Uma Estreia Que Marca a Música Brasileira
Álbuns que emergem como flores no solo fértil após a chuva têm um jeito especial de tocar o coração. “Vestido de Rainha”, o mais novo projeto de Lua Castanho, é um desses casos que nasceu autêntico, como a água que corre livre entre as pedras do Cerrado. Com uma proposta que entrelaça a memória e ancestralidade, este disco de estreia de Lua Castanho é uma verdadeira coroação de seu talento. Recém-lançado, o álbum marca uma jornada consolidada com mais de vinte anos de dedicação à música, reunindo oito faixas que ressoam sentimentos de afeto, pertencimento e resistência.
A fusão do forró pé-de-serra e da MPB resulta em uma sonoridade vibrante e profundamente brasileira, que reflete a riqueza cultural do país. A produção sonora ficou a cargo de Conrado Pera, um parceiro de longa data da artista. Juntos, eles conseguiram criar um ambiente sonoro que transita com leveza entre momentos de intimidade e celebração, equilibrando a delicadeza dos arranjos com a força da música popular.
Uma Afirmação Estética e Política
Mais do que um simples lançamento musical, “Vestido de Rainha” é uma declaração estética e política. Como Lua Castanho ressalta: “Esse disco saiu do que foi vivido de verdade. Ele fala sobre vulnerabilidade, força e o reconhecimento de ser inteira.” Esse projeto é um convite para que todos ocupem seu espaço com coragem e afeto, uma mensagem que permeia cada faixa do álbum.

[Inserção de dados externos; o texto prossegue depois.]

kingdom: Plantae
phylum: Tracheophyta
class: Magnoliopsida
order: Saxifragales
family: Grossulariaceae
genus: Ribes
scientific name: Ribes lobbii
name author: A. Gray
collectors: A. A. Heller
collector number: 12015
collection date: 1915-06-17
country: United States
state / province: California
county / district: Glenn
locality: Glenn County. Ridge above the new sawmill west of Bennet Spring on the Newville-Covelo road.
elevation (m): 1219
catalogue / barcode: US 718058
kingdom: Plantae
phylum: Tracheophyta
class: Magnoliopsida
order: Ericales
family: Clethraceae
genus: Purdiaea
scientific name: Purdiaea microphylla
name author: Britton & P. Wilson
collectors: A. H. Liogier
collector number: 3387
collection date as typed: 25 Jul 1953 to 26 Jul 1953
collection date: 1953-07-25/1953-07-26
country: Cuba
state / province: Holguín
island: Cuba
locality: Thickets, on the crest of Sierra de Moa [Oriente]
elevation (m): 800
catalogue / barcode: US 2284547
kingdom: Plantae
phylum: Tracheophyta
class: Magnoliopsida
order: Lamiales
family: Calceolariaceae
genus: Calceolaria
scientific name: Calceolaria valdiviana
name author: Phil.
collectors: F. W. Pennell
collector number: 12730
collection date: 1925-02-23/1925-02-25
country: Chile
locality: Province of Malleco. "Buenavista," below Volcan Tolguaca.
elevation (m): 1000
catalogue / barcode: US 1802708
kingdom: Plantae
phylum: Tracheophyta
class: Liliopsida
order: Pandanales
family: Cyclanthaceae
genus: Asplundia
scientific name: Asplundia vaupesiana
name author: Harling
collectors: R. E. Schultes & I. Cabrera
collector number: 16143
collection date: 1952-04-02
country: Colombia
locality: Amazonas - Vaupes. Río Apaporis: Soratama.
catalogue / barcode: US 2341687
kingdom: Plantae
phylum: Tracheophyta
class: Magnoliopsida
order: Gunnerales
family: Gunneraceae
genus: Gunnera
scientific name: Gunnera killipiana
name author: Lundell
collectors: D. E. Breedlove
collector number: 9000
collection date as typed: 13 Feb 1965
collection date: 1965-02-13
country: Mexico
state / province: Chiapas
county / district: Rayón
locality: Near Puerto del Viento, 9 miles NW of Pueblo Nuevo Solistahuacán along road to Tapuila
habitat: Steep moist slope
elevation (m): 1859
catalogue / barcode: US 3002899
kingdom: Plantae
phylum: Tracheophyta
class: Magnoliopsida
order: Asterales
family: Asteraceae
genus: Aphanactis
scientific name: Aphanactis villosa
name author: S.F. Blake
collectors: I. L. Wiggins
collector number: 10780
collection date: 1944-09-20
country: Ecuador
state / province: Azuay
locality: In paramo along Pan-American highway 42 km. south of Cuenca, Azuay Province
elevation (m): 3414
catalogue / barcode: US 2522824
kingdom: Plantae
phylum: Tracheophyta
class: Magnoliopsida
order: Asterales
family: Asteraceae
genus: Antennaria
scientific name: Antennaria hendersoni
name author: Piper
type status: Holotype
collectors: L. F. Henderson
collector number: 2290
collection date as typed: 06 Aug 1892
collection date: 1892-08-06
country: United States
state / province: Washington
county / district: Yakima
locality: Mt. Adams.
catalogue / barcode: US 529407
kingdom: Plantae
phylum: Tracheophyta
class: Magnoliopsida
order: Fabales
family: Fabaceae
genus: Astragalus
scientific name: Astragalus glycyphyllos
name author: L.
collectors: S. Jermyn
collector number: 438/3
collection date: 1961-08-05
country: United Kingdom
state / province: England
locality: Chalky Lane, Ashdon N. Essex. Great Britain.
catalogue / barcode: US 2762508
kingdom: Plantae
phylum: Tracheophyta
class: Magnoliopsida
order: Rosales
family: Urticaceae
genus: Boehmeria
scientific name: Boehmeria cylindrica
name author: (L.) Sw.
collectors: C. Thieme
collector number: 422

As participações especiais enriquecem ainda mais a obra, com a colaboração de artistas como Carla Casarim e instrumentistas de renome, incluindo Ricardo Herz, Gabriel Selvage, Nonato Lima e Federico Puppi. Cada contribuição amplia a paleta sonora do disco, que varia do intimismo a momentos de rítmica intensa.
As Faixas que Contam Histórias
O álbum se abre com “Kryptonita”, uma música que quase não foi incluída, mas que encontrou seu lugar por seu tom confessional. Com uma formação simples de voz, violão e violoncelo, a canção aborda amor e vulnerabilidade de forma poética. Em contrapartida, “Detona” traz uma mudança de clima, abordando questões sociais e evocando figuras como Marielle e Dandara, reforçando a resistência como tema central.
A canção “Giram Sóis” destaca a sanfona de Nonato Lima, aumentando a dimensão rítmica do álbum. Em “Baobá”, há uma celebração das influências africanas, indígenas e populares, enquanto “Debaixo de Sete Mares” oferece um momento de introspecção. “Adubo” é um samba-canção que reflete sobre amor e saudade, preparando o ouvinte para o grande destaque de “Forró das Majestades”, que homenageia as mulheres que moldaram o gênero. A colaboração de Carla Casarim nesta faixa sublinha a necessidade de coletividade na música.
O fechamento do disco é feito pela faixa-título, “Vestido de Rainha”, que sintetiza o espírito do projeto. Essa música é um verdadeiro hino ao empoderamento, refletindo o reconhecimento da própria história e do valor que cada um carrega dentro de si.
A Trajetória de Lua Castanho
Embora este álbum marque sua estreia oficial na indústria fonográfica, Lua Castanho já possui uma carreira consolidada ao longo de mais de 20 anos. Ela participou de festivais renomados, como a Virada Cultural de São Paulo e o Encontro de Culturas Tradicionais da Chapada dos Veadeiros, e esteve envolvida em projetos como Viajarte, Flores d’Água e Chapada Samba Clube. Lua também foi agraciada com a Medalha ao Mérito dos Saberes e Fazeres da Cultura Cerratense, uma homenagem à sua contribuição na cena musical do Cerrado e do Brasil.
O projeto “Vestido de Rainha” foi realizado com o apoio da Política Nacional Aldir Blanc, promovido pelo Governo de Goiás, por meio da Secretaria de Estado da Cultura. O álbum está disponível nas principais plataformas digitais, permitindo que todos possam apreciar essa obra rica em significado e sonoridade.